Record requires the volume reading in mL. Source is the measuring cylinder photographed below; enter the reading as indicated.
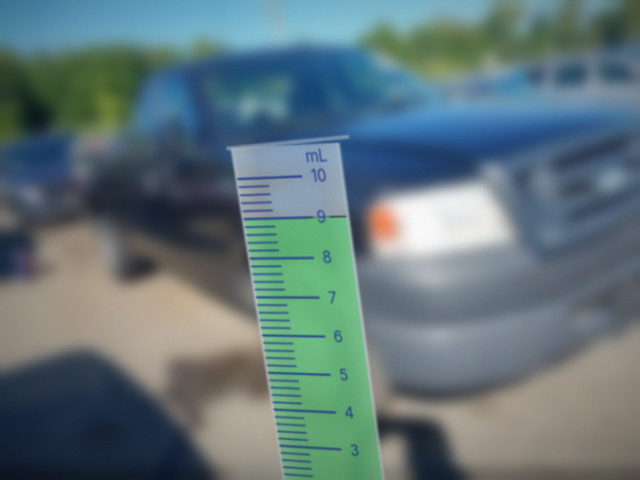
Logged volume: 9 mL
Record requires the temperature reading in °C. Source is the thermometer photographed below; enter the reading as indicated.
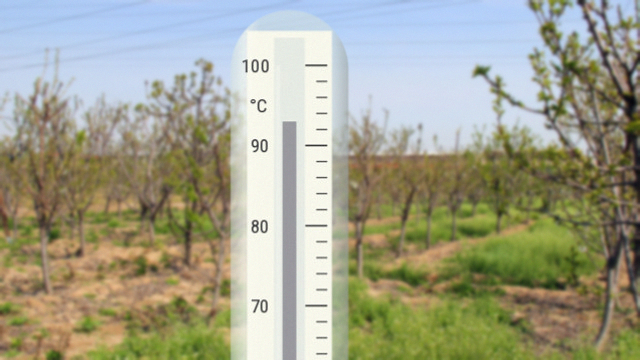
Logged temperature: 93 °C
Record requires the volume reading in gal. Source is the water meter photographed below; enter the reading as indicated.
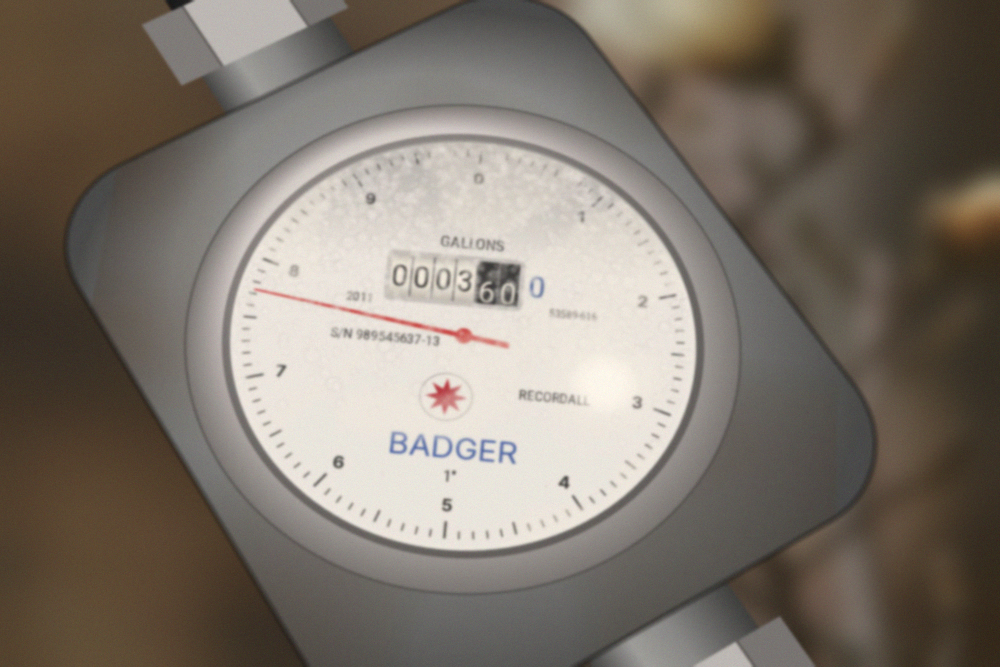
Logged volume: 3597.7 gal
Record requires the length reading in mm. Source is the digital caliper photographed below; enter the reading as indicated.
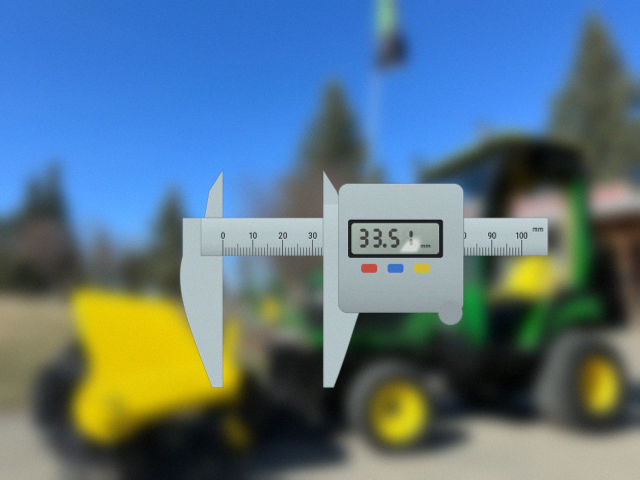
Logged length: 33.51 mm
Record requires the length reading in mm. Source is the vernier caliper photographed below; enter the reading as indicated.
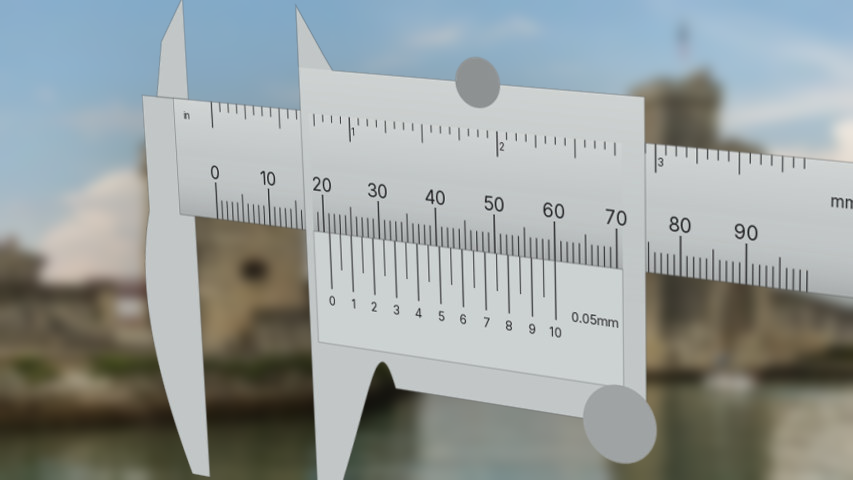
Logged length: 21.0 mm
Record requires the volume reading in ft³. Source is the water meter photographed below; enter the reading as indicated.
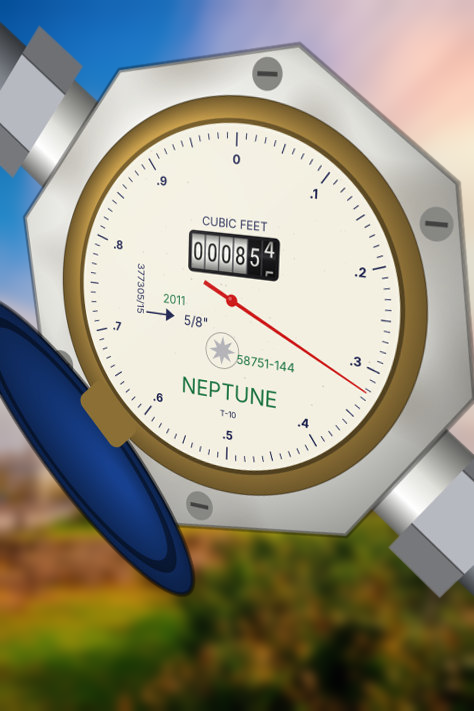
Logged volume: 854.32 ft³
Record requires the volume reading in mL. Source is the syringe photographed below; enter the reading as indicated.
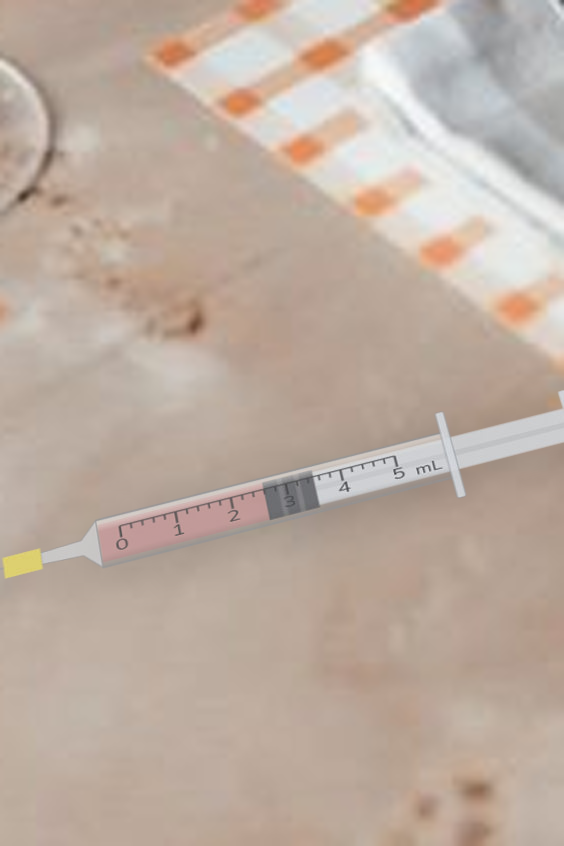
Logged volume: 2.6 mL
§
— To-do item —
Copy the lines from the first one through the one containing "Logged temperature: 93 °C", inclusive, swapping "photographed" for "shown" and leaving everything else unchanged. Leave the pictures out.

— Answer below —
Record requires the volume reading in mL. Source is the measuring cylinder shown below; enter the reading as indicated.
Logged volume: 9 mL
Record requires the temperature reading in °C. Source is the thermometer shown below; enter the reading as indicated.
Logged temperature: 93 °C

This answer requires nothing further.